Work to complete = Count how many lines of the data below contain the string "height", matching case exactly, and reply with that number alone.

Data for this exercise =
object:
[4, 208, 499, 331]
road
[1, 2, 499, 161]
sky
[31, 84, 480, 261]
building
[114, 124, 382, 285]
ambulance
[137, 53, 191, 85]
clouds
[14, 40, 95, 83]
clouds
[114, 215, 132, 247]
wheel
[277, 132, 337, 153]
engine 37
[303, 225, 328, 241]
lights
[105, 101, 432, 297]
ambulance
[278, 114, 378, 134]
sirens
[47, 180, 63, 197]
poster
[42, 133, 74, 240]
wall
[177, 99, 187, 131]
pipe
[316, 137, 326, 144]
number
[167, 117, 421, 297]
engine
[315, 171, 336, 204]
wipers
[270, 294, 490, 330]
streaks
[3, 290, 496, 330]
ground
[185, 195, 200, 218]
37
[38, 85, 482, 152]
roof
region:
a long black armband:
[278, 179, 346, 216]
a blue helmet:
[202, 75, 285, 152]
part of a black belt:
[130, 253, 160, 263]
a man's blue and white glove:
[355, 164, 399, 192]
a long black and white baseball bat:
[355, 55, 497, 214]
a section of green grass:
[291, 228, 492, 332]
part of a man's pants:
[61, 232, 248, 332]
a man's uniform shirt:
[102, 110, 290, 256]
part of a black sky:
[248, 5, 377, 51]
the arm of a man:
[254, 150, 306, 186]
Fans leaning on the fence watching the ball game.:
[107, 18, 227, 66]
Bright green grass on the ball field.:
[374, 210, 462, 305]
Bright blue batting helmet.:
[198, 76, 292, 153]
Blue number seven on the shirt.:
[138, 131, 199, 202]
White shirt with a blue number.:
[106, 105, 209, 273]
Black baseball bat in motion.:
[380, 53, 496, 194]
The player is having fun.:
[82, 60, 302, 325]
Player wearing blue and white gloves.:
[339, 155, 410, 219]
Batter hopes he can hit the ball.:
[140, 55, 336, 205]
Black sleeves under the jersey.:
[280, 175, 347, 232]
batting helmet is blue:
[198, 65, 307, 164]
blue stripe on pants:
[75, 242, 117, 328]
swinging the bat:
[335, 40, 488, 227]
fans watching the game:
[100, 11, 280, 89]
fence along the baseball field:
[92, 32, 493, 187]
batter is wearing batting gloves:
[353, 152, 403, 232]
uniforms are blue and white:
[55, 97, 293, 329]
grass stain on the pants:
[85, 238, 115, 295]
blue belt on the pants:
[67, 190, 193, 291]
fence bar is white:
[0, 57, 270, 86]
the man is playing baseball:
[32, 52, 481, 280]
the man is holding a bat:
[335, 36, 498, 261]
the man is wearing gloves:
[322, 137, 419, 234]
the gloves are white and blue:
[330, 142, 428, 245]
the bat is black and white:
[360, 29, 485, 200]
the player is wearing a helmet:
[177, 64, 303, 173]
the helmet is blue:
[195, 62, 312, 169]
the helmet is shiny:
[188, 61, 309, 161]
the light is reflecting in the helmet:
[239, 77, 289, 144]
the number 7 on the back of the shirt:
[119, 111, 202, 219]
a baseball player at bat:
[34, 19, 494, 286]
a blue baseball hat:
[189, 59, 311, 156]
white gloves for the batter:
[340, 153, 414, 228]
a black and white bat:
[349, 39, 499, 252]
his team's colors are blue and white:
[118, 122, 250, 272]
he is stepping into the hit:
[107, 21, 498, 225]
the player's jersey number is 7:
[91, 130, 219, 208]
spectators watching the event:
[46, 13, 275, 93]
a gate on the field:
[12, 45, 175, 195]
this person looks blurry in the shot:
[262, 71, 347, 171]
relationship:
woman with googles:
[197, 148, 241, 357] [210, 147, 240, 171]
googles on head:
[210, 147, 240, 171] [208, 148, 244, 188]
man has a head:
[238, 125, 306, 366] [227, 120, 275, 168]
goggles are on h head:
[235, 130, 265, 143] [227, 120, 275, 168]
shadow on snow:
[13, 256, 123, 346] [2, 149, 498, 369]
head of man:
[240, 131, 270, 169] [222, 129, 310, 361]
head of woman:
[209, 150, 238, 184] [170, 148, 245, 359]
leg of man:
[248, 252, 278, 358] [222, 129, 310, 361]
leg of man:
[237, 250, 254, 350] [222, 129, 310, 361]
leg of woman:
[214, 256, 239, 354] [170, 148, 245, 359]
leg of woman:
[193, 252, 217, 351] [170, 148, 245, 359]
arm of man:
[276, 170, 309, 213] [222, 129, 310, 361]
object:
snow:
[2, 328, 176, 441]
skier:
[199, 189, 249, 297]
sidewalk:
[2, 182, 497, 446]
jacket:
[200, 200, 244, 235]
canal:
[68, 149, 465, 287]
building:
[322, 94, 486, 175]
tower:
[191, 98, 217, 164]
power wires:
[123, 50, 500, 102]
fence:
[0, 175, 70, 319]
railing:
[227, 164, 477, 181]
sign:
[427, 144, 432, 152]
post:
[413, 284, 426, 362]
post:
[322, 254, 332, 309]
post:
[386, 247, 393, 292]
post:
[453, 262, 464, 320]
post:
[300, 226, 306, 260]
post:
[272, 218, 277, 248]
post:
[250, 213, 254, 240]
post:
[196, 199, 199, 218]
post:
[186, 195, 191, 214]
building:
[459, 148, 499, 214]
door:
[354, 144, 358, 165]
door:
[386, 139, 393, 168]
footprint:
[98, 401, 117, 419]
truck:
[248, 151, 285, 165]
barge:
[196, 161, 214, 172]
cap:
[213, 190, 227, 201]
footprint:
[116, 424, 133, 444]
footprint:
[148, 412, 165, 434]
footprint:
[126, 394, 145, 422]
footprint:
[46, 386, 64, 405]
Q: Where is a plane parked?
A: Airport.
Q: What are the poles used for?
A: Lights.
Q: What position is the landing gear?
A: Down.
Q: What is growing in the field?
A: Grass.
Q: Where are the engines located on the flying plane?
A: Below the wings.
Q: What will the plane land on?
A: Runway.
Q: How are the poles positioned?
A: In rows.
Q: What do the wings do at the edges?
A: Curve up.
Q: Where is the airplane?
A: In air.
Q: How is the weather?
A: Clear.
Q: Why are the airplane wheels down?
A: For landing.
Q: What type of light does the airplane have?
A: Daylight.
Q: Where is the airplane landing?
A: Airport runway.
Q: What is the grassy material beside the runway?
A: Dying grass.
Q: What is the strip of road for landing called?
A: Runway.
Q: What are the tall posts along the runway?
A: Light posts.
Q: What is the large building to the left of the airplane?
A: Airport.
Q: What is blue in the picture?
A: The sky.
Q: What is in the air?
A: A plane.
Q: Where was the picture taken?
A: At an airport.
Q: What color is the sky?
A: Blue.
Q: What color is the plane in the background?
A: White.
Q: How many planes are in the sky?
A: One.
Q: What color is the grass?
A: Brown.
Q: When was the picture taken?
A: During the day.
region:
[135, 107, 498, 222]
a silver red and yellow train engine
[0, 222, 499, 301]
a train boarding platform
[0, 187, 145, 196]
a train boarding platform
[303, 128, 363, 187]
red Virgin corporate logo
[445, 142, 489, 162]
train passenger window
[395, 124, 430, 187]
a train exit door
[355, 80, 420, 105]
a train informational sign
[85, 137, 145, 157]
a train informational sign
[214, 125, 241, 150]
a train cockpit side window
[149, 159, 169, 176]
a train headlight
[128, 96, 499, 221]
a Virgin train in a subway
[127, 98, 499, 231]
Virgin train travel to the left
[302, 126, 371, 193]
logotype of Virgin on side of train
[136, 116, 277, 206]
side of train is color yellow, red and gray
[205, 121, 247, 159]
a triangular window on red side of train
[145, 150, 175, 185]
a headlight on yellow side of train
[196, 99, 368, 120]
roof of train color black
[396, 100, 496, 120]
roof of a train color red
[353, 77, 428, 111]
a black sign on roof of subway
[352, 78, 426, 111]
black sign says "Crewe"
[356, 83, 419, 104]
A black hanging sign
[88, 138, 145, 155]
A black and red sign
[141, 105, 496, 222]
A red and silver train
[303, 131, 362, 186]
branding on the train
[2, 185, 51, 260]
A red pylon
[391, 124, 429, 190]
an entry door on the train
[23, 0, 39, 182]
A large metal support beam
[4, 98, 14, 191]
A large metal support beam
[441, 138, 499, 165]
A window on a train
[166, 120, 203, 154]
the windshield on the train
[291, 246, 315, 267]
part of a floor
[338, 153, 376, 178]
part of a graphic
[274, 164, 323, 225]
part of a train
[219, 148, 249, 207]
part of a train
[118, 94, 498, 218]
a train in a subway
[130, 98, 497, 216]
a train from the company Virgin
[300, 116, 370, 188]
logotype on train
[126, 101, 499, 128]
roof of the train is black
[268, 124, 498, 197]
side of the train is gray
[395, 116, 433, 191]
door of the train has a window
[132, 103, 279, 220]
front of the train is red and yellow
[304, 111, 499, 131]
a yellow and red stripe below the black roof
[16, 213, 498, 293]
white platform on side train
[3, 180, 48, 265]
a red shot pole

---

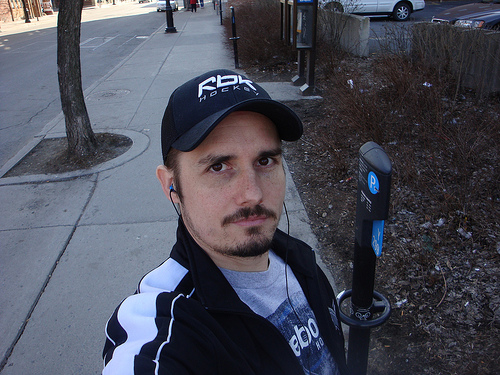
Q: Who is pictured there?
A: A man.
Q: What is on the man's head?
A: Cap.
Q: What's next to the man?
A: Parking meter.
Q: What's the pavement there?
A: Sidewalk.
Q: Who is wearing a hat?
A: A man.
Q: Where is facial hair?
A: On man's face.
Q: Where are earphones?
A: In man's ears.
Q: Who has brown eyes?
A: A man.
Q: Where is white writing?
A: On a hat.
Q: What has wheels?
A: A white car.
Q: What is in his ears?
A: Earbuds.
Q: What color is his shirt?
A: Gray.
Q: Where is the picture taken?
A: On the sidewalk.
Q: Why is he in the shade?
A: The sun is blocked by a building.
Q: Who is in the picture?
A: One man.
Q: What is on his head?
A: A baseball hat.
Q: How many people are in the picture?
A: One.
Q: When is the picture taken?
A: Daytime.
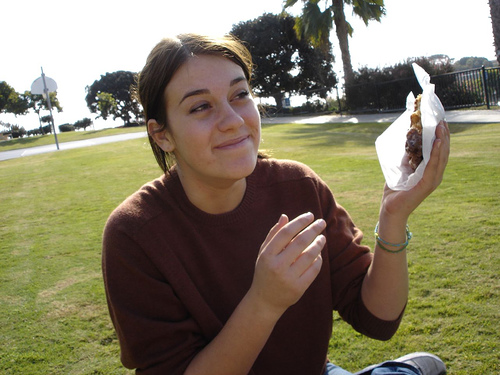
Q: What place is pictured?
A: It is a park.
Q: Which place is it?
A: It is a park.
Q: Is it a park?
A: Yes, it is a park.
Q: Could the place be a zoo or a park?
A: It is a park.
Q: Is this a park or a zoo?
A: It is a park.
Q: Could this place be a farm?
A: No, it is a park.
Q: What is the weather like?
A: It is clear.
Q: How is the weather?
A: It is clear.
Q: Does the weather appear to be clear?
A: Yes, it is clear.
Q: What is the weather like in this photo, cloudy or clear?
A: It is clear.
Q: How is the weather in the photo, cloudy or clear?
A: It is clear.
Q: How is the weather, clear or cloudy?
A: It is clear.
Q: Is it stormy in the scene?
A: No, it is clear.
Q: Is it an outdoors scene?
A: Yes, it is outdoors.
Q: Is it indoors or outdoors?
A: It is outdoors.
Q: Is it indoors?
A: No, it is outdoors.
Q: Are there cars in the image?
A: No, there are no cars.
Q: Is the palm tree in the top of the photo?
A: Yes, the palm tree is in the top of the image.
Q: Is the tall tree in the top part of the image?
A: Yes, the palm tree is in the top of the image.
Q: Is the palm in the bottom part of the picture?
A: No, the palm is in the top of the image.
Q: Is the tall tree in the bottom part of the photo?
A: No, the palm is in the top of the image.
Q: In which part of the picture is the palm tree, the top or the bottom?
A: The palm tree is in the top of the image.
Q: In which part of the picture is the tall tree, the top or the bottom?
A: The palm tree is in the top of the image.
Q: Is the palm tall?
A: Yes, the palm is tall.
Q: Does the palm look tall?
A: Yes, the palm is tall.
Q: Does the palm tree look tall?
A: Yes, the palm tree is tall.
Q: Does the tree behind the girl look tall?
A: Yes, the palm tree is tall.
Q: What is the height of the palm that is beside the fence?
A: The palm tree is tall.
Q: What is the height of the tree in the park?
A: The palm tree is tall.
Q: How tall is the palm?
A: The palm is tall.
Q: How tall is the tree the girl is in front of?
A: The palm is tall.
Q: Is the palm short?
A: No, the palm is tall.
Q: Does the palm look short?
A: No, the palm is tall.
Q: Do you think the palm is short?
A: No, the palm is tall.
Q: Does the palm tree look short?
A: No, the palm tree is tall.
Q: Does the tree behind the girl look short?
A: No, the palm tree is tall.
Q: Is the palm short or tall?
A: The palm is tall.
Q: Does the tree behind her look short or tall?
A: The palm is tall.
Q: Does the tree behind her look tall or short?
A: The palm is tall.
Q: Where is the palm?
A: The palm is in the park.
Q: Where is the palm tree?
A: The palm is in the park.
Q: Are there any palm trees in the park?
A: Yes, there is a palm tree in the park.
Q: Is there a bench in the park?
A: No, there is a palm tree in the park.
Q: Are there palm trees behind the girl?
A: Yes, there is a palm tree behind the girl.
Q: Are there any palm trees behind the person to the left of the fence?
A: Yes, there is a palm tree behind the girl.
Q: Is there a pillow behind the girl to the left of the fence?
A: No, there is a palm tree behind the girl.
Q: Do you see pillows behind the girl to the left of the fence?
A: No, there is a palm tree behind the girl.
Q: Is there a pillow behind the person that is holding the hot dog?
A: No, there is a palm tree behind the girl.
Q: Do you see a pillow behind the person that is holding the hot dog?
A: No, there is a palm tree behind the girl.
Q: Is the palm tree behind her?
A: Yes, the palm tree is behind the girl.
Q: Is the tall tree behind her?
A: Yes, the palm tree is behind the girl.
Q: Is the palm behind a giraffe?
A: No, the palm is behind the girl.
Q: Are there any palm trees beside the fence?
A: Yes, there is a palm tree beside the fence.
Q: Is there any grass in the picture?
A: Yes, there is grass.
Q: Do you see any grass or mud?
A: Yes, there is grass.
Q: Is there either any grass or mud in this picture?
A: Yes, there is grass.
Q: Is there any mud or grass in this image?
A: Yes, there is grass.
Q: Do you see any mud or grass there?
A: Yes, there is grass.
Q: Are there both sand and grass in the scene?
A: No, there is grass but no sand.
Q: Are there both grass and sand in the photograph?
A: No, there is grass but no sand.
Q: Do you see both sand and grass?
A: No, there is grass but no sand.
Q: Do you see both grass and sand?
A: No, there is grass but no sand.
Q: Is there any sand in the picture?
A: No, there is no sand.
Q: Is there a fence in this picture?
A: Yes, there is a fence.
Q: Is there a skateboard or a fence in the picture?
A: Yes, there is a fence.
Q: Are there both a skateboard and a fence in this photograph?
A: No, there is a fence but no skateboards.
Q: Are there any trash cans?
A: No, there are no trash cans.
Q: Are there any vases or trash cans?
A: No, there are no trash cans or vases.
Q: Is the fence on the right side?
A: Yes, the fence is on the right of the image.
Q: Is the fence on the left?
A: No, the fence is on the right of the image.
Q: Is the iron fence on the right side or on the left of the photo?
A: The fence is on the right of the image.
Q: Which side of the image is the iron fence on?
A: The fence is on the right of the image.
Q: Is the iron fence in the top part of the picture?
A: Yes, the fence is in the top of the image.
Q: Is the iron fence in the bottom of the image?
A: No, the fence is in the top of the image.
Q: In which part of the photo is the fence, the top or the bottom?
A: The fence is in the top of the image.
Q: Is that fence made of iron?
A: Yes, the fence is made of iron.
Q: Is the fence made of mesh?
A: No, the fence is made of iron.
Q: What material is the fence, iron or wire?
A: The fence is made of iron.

Task result = 2